I am passionate about energy conservation and the development of renewable resources.  I am basically a geek and made a career of designing portable computers.  The secret to our success was to constantly push down the power requirements, while boosting performance.  Now, in my retirement, I am interested in a macro view of power consumption and how it affects our economy, environment, and future.  NO ONE is going to tell me that this joy I get out of crunching numbers and plotting to reduce BTUs and Killowatts in a building is evil or a threat to society.   I see my favorite obsession as a joy for me and a gift to my community.
As was probably quite evident in the JBS sponsored meeting on October 1 at the Recreation Building in Rindge, my social skills are not that great and I am NO politician.  I am a nerd and a geek, but I also care deeply about our community.
I probably came across as wanting to suppress the free speech or exchange of ideas.  Why was I so upset about people asking questions after all?
I am upset because that meeting was part of an organized and planned campaign to turn the word, "sustainability" into a dirty word like "commie."   The JBS calls it the "Agenda 21 Conspiracy."  They are trying to block plans to make our communities more sustainable and environmentally friendly by scaring people with the threat that "visioning" is just a prelude to allowing the federal government to restrict your intake of beef, use of gasoline to drive, and use of your land.
I have news for you.  Those things will probably happen and will happen faster if we don't get "smart" with our planning.  It won't be the federal government who will cause it.  It will be market forces that cause these things if we don't take action.  The more demand on gas and oil, the higher the prices will go, and the more everything costs.
I find it ever so interesting that the JBS has taken the tact of scaring people into believing that accepting HUD grants for community planning and housing/infrastructure projects is like opening the door to a vampire.  If you invite HUD in, it will take your property by eminent domain and begin telling you what foods you can eat and how far you can drive.  It is the end of freedom as we know it.
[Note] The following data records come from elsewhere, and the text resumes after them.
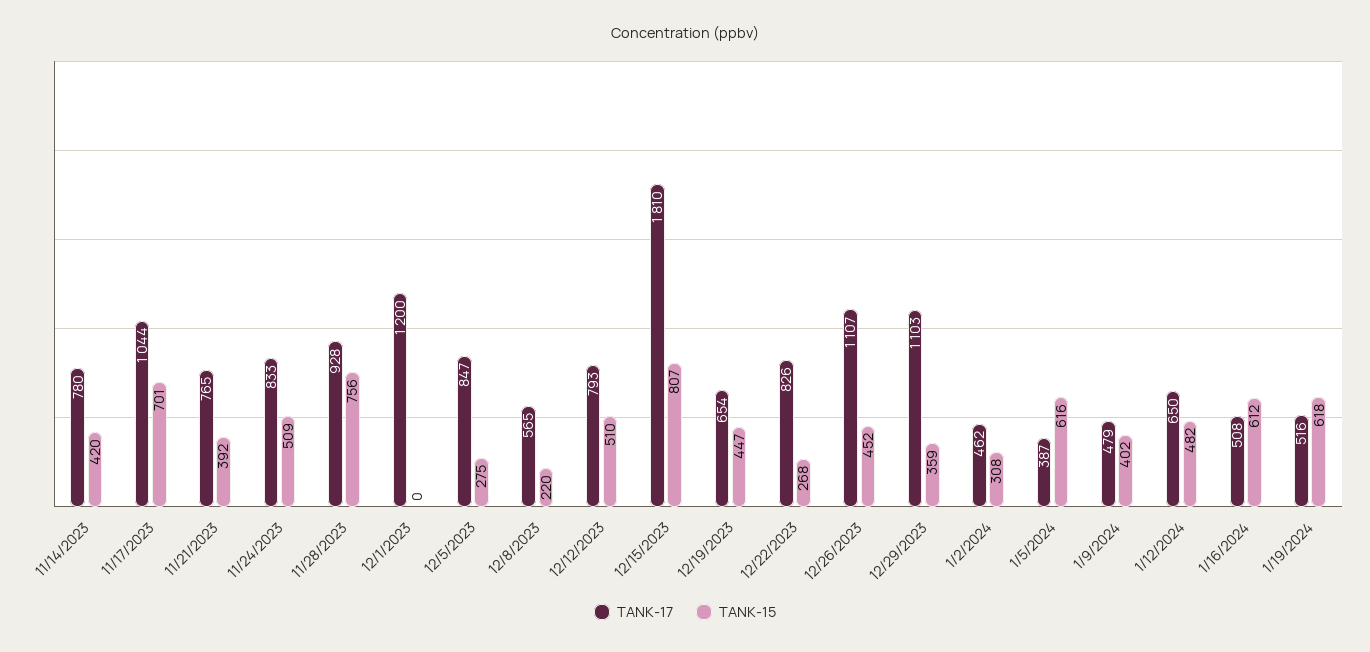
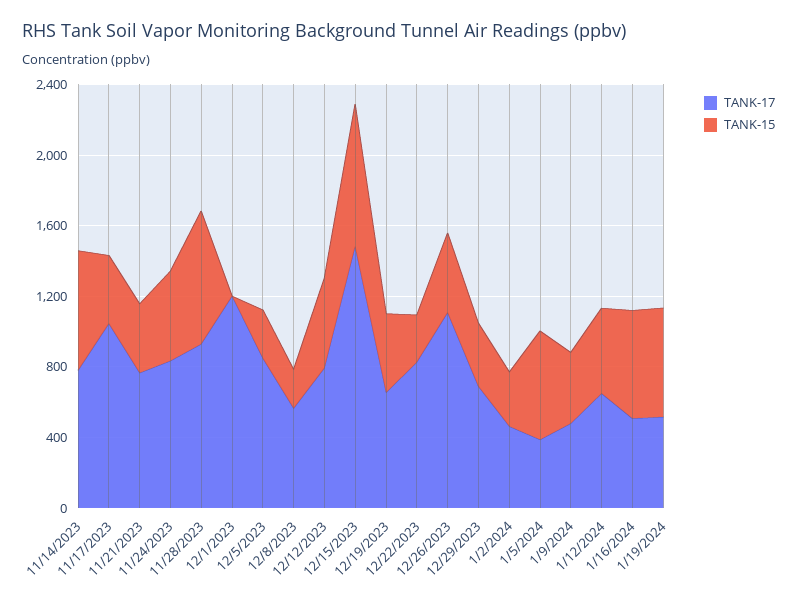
  {
    "TANK-17": {
      "11/14/2023": 780,
      "11/17/2023": 1044,
      "11/21/2023": 765,
      "11/24/2023": 833,
      "11/28/2023": 928,
      "12/1/2023": 1200,
      "12/5/2023": 847,
      "12/8/2023": 565,
      "12/12/2023": 793,
-     "12/15/2023": 1810,
+     "12/15/2023": 1500,
      "12/19/2023": 654,
      "12/22/2023": 826,
      "12/26/2023": 1107,
-     "12/29/2023": 1103,
+     "12/29/2023": 700,
      "1/2/2024": 462,
      "1/5/2024": 387,
      "1/9/2024": 479,
      "1/12/2024": 650,
      "1/16/2024": 508,
      "1/19/2024": 516
    },
    "TANK-15": {
-     "11/14/2023": 420,
+     "11/14/2023": 700,
-     "11/17/2023": 701,
+     "11/17/2023": 400,
      "11/21/2023": 392,
      "11/24/2023": 509,
      "11/28/2023": 756,
      "12/1/2023": 0,
      "12/5/2023": 275,
      "12/8/2023": 220,
      "12/12/2023": 510,
      "12/15/2023": 807,
      "12/19/2023": 447,
      "12/22/2023": 268,
      "12/26/2023": 452,
      "12/29/2023": 359,
      "1/2/2024": 308,
      "1/5/2024": 616,
      "1/9/2024": 402,
      "1/12/2024": 482,
      "1/16/2024": 612,
      "1/19/2024": 618
    }
  }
Why is it interesting?  Because the JBS supports and promotes the Keystone XL Pipeline project which is one of the biggest taking of land by eminent domain for corporate profit ever.  How come freedom and liberty are so precious in one circumstance and completely irrelevant in another that benefits oil interests? 
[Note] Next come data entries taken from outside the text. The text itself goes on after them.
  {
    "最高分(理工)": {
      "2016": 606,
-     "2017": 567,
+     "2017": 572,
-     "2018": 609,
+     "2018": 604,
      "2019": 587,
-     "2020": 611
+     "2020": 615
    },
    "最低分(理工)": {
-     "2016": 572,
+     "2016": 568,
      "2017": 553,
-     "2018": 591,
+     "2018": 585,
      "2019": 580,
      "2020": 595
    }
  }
Everyone in town is enjoying the new diner at the intersection 119 and 202.  I can't help but think that Tim Halliday was inspired by what he saw in those "visioning" documents at the Charrette.  That is what they are inspire and attract.  How is that bad?
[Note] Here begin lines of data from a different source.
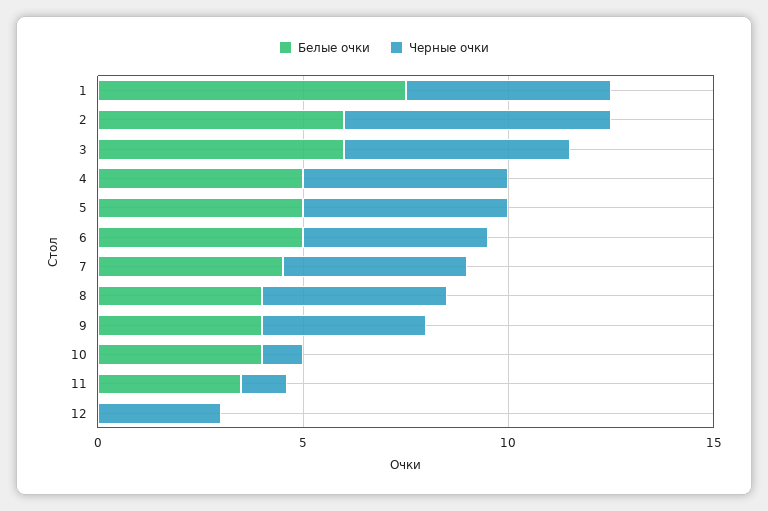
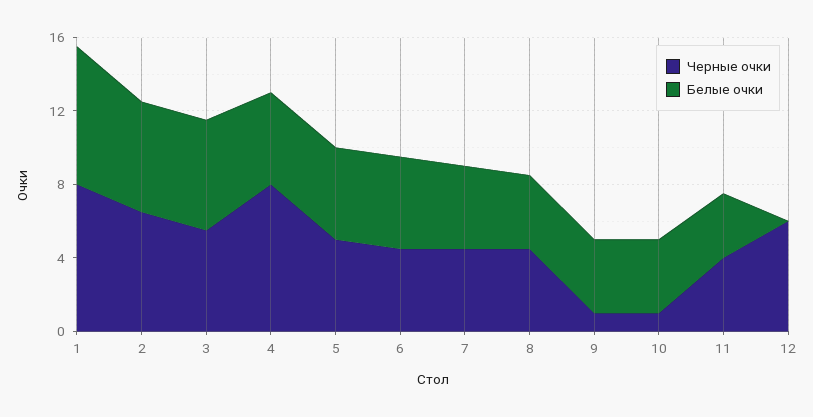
  {
    "Белые очки": {
      "1": 8,
      "2": 6,
      "3": 6,
      "4": 5,
      "5": 5,
      "6": 5,
      "7": 5,
      "8": 4,
      "9": 4,
      "10": 4,
      "11": 4,
      "12": 0
    },
    "Черные очки": {
-     "1": 5,
+     "1": 8,
      "2": 7,
      "3": 6,
-     "4": 5,
+     "4": 8,
      "5": 5,
      "6": 5,
      "7": 5,
      "8": 5,
-     "9": 4,
+     "9": 1,
      "10": 1,
-     "11": 1,
+     "11": 4,
-     "12": 3
+     "12": 6
    }
  }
And could someone please explain to me what would be accomplished by returning any of the HUD grant money?  Payson Village is a HUD funded project.  We already have a relationship with HUD.  Aside from helping to "build the brand" of certain NH House Representatives, what will really be accomplished?
Maybe I just don't scare easy?  I am NOT afraid that the government or anyone else is going to take my property by eminent domain.  I am not in the way of any natural resources (at least so far...there's going to be a proposal to build an LNG pipeline from Everett, MA to NH, I understand.  I wonder which side the JBS will come down on for that?) and I am not part of a blighted neighborhood.
I am also not afraid of the JBS or any names they care to call me.
I'm thinking most of my neighbors in Rindge don't scare easy either.  I think they are too smart to be sucked into returning money.  After all, what is the biggest penalty HUD could impose if you violated their rules?  You guessed it: You would have to return the money.  It really is like cutting off your nose to spite your face.
So, I hope this explains why I am taking these shenanigans by the JBS so personally.  It offends me.  Sustainability is a good thing.  Smart is a good thing.  Think of the opposites; Unsustainable and Stupid.  Really?  I just don't see Rindge going that way.